Top of Listed records

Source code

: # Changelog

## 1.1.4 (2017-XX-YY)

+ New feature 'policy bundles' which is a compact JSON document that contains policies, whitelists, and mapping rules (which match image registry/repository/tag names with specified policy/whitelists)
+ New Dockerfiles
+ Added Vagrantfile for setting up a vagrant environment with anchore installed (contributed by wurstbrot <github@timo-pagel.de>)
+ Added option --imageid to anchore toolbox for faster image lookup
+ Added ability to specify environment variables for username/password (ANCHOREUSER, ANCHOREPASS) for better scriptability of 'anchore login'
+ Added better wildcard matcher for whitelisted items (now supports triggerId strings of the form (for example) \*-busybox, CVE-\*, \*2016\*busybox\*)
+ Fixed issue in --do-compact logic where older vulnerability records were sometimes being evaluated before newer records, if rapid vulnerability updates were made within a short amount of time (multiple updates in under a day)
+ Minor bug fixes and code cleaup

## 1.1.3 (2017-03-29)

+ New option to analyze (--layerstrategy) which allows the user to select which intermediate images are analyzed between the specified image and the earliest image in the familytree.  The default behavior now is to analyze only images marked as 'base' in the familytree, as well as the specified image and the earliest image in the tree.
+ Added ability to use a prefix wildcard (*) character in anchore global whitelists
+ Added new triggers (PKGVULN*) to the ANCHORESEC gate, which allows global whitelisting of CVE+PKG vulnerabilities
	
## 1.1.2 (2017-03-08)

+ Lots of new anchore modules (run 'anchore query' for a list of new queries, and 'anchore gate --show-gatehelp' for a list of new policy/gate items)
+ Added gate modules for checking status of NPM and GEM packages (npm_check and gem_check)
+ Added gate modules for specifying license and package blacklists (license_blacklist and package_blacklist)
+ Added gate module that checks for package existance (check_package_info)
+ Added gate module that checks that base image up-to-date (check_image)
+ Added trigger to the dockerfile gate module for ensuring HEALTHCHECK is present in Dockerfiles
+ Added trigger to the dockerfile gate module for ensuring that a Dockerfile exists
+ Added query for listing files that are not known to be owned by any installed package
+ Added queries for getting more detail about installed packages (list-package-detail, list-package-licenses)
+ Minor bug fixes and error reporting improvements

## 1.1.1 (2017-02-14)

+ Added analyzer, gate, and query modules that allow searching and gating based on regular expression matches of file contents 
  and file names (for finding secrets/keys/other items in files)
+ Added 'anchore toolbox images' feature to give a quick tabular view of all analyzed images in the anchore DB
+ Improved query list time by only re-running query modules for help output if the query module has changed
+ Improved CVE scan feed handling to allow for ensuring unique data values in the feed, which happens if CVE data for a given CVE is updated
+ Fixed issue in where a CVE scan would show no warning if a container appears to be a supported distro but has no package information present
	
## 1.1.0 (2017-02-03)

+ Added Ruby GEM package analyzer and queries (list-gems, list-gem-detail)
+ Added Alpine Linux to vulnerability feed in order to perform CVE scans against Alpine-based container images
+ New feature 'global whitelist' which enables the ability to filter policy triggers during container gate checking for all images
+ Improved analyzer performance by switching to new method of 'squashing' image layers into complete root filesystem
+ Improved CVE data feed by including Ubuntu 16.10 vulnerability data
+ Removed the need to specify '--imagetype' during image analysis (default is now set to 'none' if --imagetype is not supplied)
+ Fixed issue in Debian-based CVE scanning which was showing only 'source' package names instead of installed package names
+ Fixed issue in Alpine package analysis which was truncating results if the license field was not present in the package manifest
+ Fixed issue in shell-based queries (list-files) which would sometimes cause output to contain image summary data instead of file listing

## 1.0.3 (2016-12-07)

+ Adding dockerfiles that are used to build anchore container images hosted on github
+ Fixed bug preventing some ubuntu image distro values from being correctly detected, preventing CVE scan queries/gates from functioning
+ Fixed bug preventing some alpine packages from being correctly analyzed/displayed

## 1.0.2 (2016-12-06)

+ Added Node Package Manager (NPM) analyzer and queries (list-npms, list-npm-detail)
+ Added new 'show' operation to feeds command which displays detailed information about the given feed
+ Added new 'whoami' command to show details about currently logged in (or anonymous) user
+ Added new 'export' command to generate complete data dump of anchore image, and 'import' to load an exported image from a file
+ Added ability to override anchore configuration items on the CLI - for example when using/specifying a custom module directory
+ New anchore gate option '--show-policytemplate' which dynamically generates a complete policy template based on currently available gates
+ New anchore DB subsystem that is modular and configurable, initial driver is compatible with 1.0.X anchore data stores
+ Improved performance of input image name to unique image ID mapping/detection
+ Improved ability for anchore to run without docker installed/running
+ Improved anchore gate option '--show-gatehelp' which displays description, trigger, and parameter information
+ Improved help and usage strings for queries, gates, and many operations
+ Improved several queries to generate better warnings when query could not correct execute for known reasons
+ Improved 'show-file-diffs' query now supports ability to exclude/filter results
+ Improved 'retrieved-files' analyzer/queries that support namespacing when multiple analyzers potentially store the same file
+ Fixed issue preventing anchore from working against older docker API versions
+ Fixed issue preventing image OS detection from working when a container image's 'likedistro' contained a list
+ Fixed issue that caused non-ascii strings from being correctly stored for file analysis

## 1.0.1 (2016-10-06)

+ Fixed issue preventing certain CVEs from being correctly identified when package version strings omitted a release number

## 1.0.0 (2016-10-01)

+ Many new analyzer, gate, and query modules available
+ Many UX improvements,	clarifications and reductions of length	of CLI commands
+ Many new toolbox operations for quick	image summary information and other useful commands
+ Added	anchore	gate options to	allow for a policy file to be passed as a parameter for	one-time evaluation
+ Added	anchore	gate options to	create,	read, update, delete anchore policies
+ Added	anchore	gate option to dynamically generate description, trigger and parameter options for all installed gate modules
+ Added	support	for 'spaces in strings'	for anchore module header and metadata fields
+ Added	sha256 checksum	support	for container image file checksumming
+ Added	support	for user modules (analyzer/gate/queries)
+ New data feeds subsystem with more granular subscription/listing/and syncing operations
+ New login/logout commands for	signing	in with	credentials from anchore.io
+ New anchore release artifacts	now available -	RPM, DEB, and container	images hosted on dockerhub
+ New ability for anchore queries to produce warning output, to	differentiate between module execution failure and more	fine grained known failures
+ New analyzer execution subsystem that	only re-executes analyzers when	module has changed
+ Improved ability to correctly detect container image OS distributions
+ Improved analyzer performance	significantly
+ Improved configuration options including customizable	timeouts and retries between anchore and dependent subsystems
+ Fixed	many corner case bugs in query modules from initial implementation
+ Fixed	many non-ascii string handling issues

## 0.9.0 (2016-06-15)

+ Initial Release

Bottom of Listed records

● Work instructions: Exactly as shown, repeat every record.

● Response area:
Source code

: # Changelog

## 1.1.4 (2017-XX-YY)

+ New feature 'policy bundles' which is a compact JSON document that contains policies, whitelists, and mapping rules (which match image registry/repository/tag names with specified policy/whitelists)
+ New Dockerfiles
+ Added Vagrantfile for setting up a vagrant environment with anchore installed (contributed by wurstbrot <github@timo-pagel.de>)
+ Added option --imageid to anchore toolbox for faster image lookup
+ Added ability to specify environment variables for username/password (ANCHOREUSER, ANCHOREPASS) for better scriptability of 'anchore login'
+ Added better wildcard matcher for whitelisted items (now supports triggerId strings of the form (for example) \*-busybox, CVE-\*, \*2016\*busybox\*)
+ Fixed issue in --do-compact logic where older vulnerability records were sometimes being evaluated before newer records, if rapid vulnerability updates were made within a short amount of time (multiple updates in under a day)
+ Minor bug fixes and code cleaup

## 1.1.3 (2017-03-29)

+ New option to analyze (--layerstrategy) which allows the user to select which intermediate images are analyzed between the specified image and the earliest image in the familytree.  The default behavior now is to analyze only images marked as 'base' in the familytree, as well as the specified image and the earliest image in the tree.
+ Added ability to use a prefix wildcard (*) character in anchore global whitelists
+ Added new triggers (PKGVULN*) to the ANCHORESEC gate, which allows global whitelisting of CVE+PKG vulnerabilities
	
## 1.1.2 (2017-03-08)

+ Lots of new anchore modules (run 'anchore query' for a list of new queries, and 'anchore gate --show-gatehelp' for a list of new policy/gate items)
+ Added gate modules for checking status of NPM and GEM packages (npm_check and gem_check)
+ Added gate modules for specifying license and package blacklists (license_blacklist and package_blacklist)
+ Added gate module that checks for package existance (check_package_info)
+ Added gate module that checks that base image up-to-date (check_image)
+ Added trigger to the dockerfile gate module for ensuring HEALTHCHECK is present in Dockerfiles
+ Added trigger to the dockerfile gate module for ensuring that a Dockerfile exists
+ Added query for listing files that are not known to be owned by any installed package
+ Added queries for getting more detail about installed packages (list-package-detail, list-package-licenses)
+ Minor bug fixes and error reporting improvements

## 1.1.1 (2017-02-14)

+ Added analyzer, gate, and query modules that allow searching and gating based on regular expression matches of file contents 
  and file names (for finding secrets/keys/other items in files)
+ Added 'anchore toolbox images' feature to give a quick tabular view of all analyzed images in the anchore DB
+ Improved query list time by only re-running query modules for help output if the query module has changed
+ Improved CVE scan feed handling to allow for ensuring unique data values in the feed, which happens if CVE data for a given CVE is updated
+ Fixed issue in where a CVE scan would show no warning if a container appears to be a supported distro but has no package information present
	
## 1.1.0 (2017-02-03)

+ Added Ruby GEM package analyzer and queries (list-gems, list-gem-detail)
+ Added Alpine Linux to vulnerability feed in order to perform CVE scans against Alpine-based container images
+ New feature 'global whitelist' which enables the ability to filter policy triggers during container gate checking for all images
+ Improved analyzer performance by switching to new method of 'squashing' image layers into complete root filesystem
+ Improved CVE data feed by including Ubuntu 16.10 vulnerability data
+ Removed the need to specify '--imagetype' during image analysis (default is now set to 'none' if --imagetype is not supplied)
+ Fixed issue in Debian-based CVE scanning which was showing only 'source' package names instead of installed package names
+ Fixed issue in Alpine package analysis which was truncating results if the license field was not present in the package manifest
+ Fixed issue in shell-based queries (list-files) which would sometimes cause output to contain image summary data instead of file listing

## 1.0.3 (2016-12-07)

+ Adding dockerfiles that are used to build anchore container images hosted on github
+ Fixed bug preventing some ubuntu image distro values from being correctly detected, preventing CVE scan queries/gates from functioning
+ Fixed bug preventing some alpine packages from being correctly analyzed/displayed

## 1.0.2 (2016-12-06)

+ Added Node Package Manager (NPM) analyzer and queries (list-npms, list-npm-detail)
+ Added new 'show' operation to feeds command which displays detailed information about the given feed
+ Added new 'whoami' command to show details about currently logged in (or anonymous) user
+ Added new 'export' command to generate complete data dump of anchore image, and 'import' to load an exported image from a file
+ Added ability to override anchore configuration items on the CLI - for example when using/specifying a custom module directory
+ New anchore gate option '--show-policytemplate' which dynamically generates a complete policy template based on currently available gates
+ New anchore DB subsystem that is modular and configurable, initial driver is compatible with 1.0.X anchore data stores
+ Improved performance of input image name to unique image ID mapping/detection
+ Improved ability for anchore to run without docker installed/running
+ Improved anchore gate option '--show-gatehelp' which displays description, trigger, and parameter information
+ Improved help and usage strings for queries, gates, and many operations
+ Improved several queries to generate better warnings when query could not correct execute for known reasons
+ Improved 'show-file-diffs' query now supports ability to exclude/filter results
+ Improved 'retrieved-files' analyzer/queries that support namespacing when multiple analyzers potentially store the same file
+ Fixed issue preventing anchore from working against older docker API versions
+ Fixed issue preventing image OS detection from working when a container image's 'likedistro' contained a list
+ Fixed issue that caused non-ascii strings from being correctly stored for file analysis

## 1.0.1 (2016-10-06)

+ Fixed issue preventing certain CVEs from being correctly identified when package version strings omitted a release number

## 1.0.0 (2016-10-01)

+ Many new analyzer, gate, and query modules available
+ Many UX improvements,	clarifications and reductions of length	of CLI commands
+ Many new toolbox operations for quick	image summary information and other useful commands
+ Added	anchore	gate options to	allow for a policy file to be passed as a parameter for	one-time evaluation
+ Added	anchore	gate options to	create,	read, update, delete anchore policies
+ Added	anchore	gate option to dynamically generate description, trigger and parameter options for all installed gate modules
+ Added	support	for 'spaces in strings'	for anchore module header and metadata fields
+ Added	sha256 checksum	support	for container image file checksumming
+ Added	support	for user modules (analyzer/gate/queries)
+ New data feeds subsystem with more granular subscription/listing/and syncing operations
+ New login/logout commands for	signing	in with	credentials from anchore.io
+ New anchore release artifacts	now available -	RPM, DEB, and container	images hosted on dockerhub
+ New ability for anchore queries to produce warning output, to	differentiate between module execution failure and more	fine grained known failures
+ New analyzer execution subsystem that	only re-executes analyzers when	module has changed
+ Improved ability to correctly detect container image OS distributions
+ Improved analyzer performance	significantly
+ Improved configuration options including customizable	timeouts and retries between anchore and dependent subsystems
+ Fixed	many corner case bugs in query modules from initial implementation
+ Fixed	many non-ascii string handling issues

## 0.9.0 (2016-06-15)

+ Initial Release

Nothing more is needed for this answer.